*Task brief*: In the entries below, find the line with "index dip: (649, 449)" and the line with "middle dip: (697, 425)". Print those two and everything between them exactly, and nothing else.

*Material to process*:
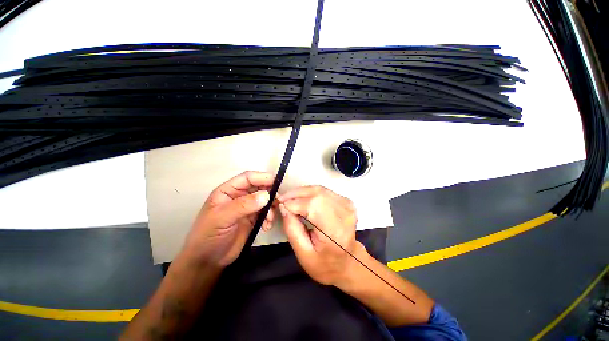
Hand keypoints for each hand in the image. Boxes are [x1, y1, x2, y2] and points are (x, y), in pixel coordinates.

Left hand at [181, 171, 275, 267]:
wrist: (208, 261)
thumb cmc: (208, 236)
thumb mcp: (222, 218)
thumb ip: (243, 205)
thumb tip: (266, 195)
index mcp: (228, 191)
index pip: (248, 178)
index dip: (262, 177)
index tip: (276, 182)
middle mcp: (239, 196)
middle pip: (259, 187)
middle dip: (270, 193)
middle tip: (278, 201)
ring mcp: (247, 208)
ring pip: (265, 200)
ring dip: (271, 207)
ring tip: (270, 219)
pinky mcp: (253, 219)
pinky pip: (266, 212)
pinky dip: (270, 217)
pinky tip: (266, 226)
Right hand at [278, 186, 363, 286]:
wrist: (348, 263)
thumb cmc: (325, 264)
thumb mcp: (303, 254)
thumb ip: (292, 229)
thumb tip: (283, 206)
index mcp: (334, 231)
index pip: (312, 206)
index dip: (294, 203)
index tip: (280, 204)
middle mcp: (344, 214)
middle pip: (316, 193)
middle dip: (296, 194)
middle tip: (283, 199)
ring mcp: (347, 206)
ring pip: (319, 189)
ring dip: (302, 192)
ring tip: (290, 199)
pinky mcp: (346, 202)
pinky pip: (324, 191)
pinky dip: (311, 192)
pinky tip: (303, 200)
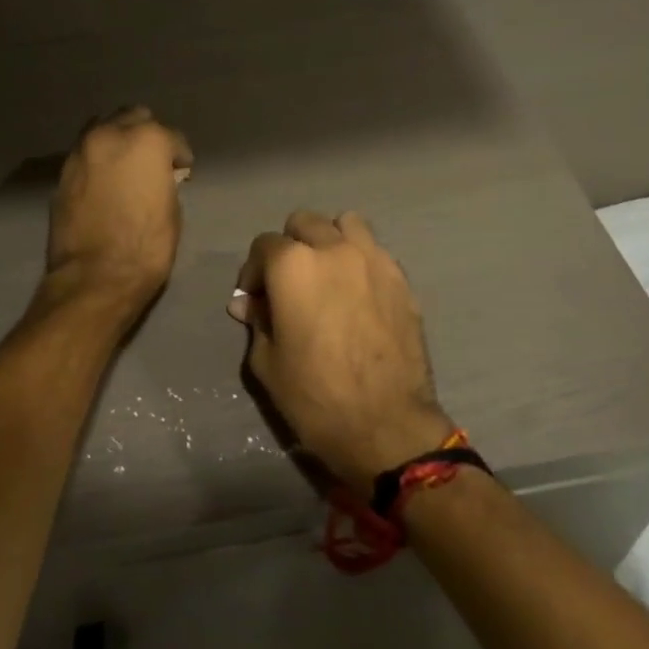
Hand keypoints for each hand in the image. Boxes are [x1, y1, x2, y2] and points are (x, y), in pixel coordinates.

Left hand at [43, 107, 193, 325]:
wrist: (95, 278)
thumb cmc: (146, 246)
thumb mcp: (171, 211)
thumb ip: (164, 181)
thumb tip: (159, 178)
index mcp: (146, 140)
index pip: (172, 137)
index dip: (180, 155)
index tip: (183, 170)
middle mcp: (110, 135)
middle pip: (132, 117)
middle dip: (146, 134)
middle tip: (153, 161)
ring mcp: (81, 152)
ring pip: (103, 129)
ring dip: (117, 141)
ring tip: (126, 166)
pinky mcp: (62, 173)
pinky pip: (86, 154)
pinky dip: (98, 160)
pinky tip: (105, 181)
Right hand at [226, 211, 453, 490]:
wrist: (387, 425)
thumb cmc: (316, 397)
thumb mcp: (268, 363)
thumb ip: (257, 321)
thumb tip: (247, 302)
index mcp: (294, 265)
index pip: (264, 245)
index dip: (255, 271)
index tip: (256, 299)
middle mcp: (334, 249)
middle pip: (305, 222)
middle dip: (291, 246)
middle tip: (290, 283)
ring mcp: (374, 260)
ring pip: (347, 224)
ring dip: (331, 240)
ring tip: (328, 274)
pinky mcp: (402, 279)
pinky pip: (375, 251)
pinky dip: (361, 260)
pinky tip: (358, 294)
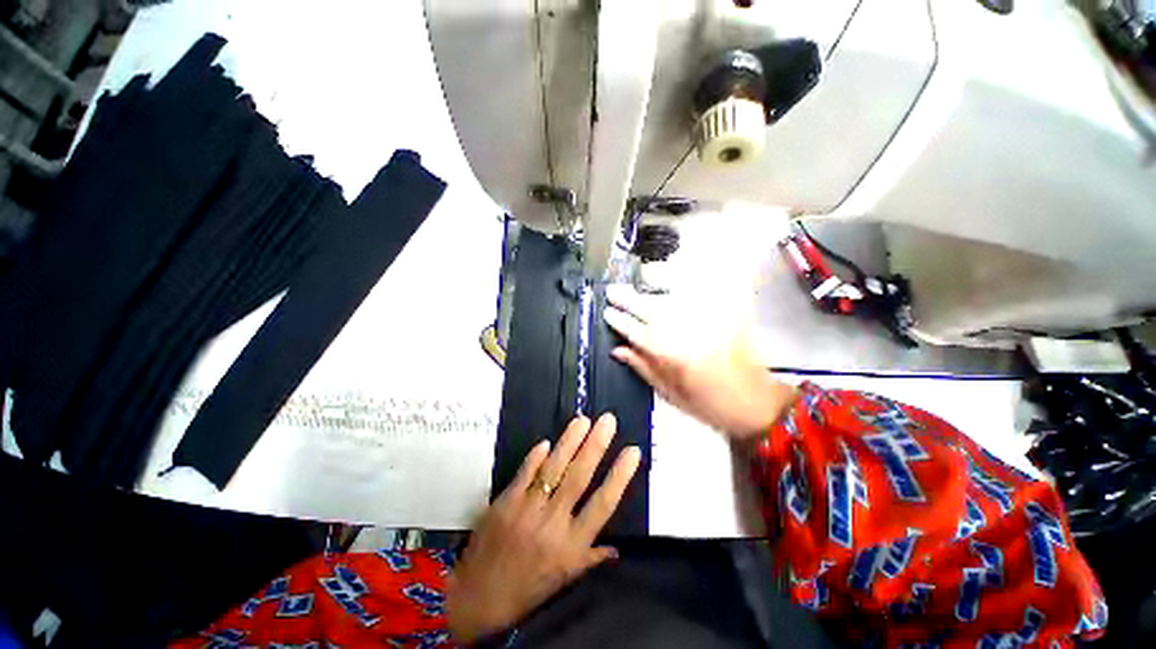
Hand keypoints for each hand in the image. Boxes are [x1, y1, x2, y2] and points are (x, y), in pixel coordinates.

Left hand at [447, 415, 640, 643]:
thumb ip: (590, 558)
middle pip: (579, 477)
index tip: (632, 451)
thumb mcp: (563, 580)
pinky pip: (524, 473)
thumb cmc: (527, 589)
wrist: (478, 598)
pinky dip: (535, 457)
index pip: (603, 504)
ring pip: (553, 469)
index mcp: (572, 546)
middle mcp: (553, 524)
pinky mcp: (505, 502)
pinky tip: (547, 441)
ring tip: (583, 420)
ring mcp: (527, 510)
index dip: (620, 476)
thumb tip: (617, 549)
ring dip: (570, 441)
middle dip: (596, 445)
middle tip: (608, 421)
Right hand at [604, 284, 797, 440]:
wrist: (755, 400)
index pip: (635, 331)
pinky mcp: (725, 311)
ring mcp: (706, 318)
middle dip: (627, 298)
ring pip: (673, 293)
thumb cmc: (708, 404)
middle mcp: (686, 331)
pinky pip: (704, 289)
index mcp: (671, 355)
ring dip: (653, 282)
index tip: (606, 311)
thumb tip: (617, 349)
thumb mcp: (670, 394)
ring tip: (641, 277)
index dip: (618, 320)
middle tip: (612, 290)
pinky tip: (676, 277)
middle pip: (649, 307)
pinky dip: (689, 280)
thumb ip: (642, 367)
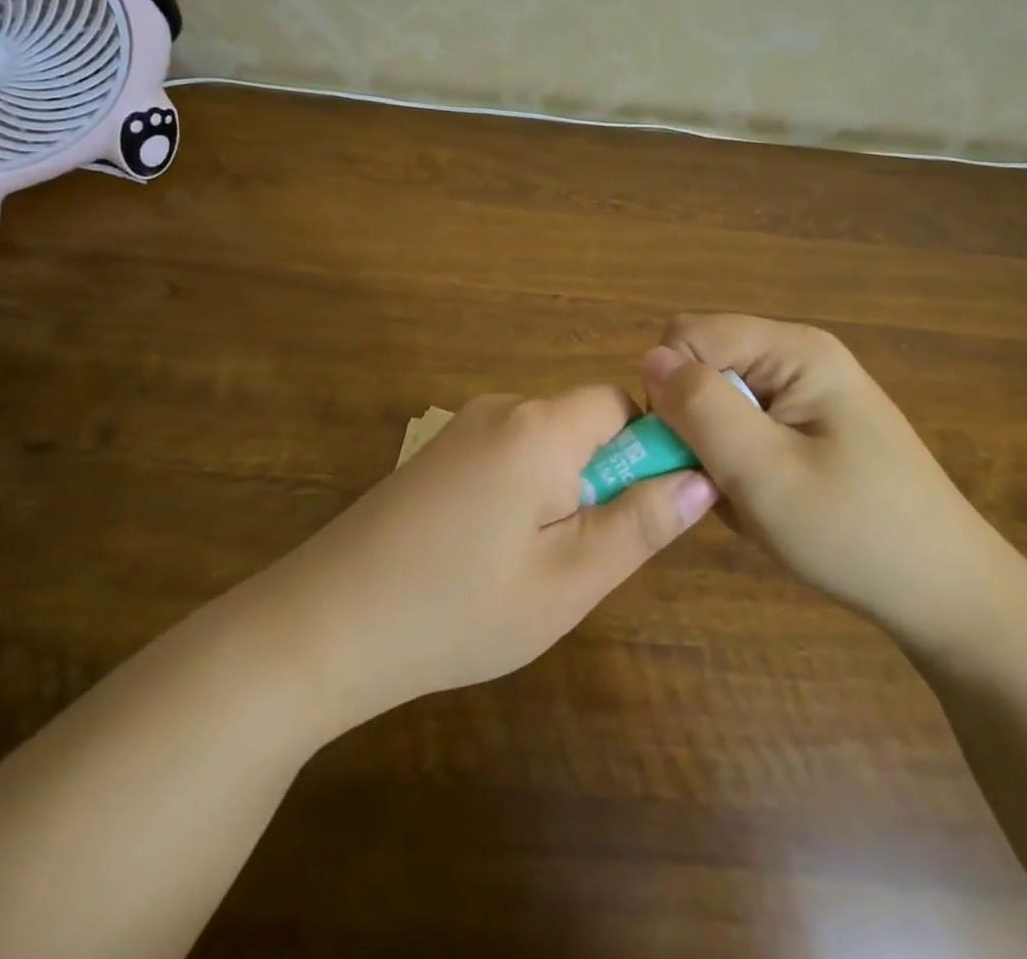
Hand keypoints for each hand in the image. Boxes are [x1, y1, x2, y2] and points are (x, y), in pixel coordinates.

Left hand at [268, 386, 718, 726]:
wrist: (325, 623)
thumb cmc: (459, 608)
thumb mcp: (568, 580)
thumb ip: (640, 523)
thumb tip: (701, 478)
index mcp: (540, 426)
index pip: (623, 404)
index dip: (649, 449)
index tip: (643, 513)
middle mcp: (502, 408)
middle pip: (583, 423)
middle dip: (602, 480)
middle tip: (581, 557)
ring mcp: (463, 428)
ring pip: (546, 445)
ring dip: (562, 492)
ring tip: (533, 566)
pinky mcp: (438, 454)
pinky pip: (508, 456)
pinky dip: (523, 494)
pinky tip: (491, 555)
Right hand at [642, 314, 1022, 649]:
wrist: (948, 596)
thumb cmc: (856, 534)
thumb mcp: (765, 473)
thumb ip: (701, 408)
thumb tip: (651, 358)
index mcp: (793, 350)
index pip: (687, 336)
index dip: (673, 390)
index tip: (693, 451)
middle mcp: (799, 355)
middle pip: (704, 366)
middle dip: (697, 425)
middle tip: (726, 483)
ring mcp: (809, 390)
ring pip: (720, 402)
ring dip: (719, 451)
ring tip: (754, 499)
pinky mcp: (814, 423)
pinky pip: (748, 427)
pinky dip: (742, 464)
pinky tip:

*Reply to the exercise*:
index dip: (649, 449)
index tip: (643, 513)
middle mcp: (502, 408)
middle pip: (583, 423)
middle dip: (602, 480)
middle tip: (581, 557)
ring mcp: (463, 428)
ring pip: (546, 445)
ring dip: (562, 492)
ring tip: (533, 566)
pinky mcp: (438, 454)
pinky pip: (508, 456)
pinky dip: (523, 494)
pinky tip: (491, 555)
Right hand at [642, 314, 1022, 649]:
wrist: (948, 596)
thumb cmc: (856, 534)
thumb mcp: (765, 473)
thumb ip: (701, 408)
thumb tip: (651, 358)
index mcp: (793, 350)
index pip: (687, 336)
index dip: (673, 390)
index tip: (693, 451)
middle mcp: (799, 355)
middle pip: (704, 366)
middle dip: (697, 425)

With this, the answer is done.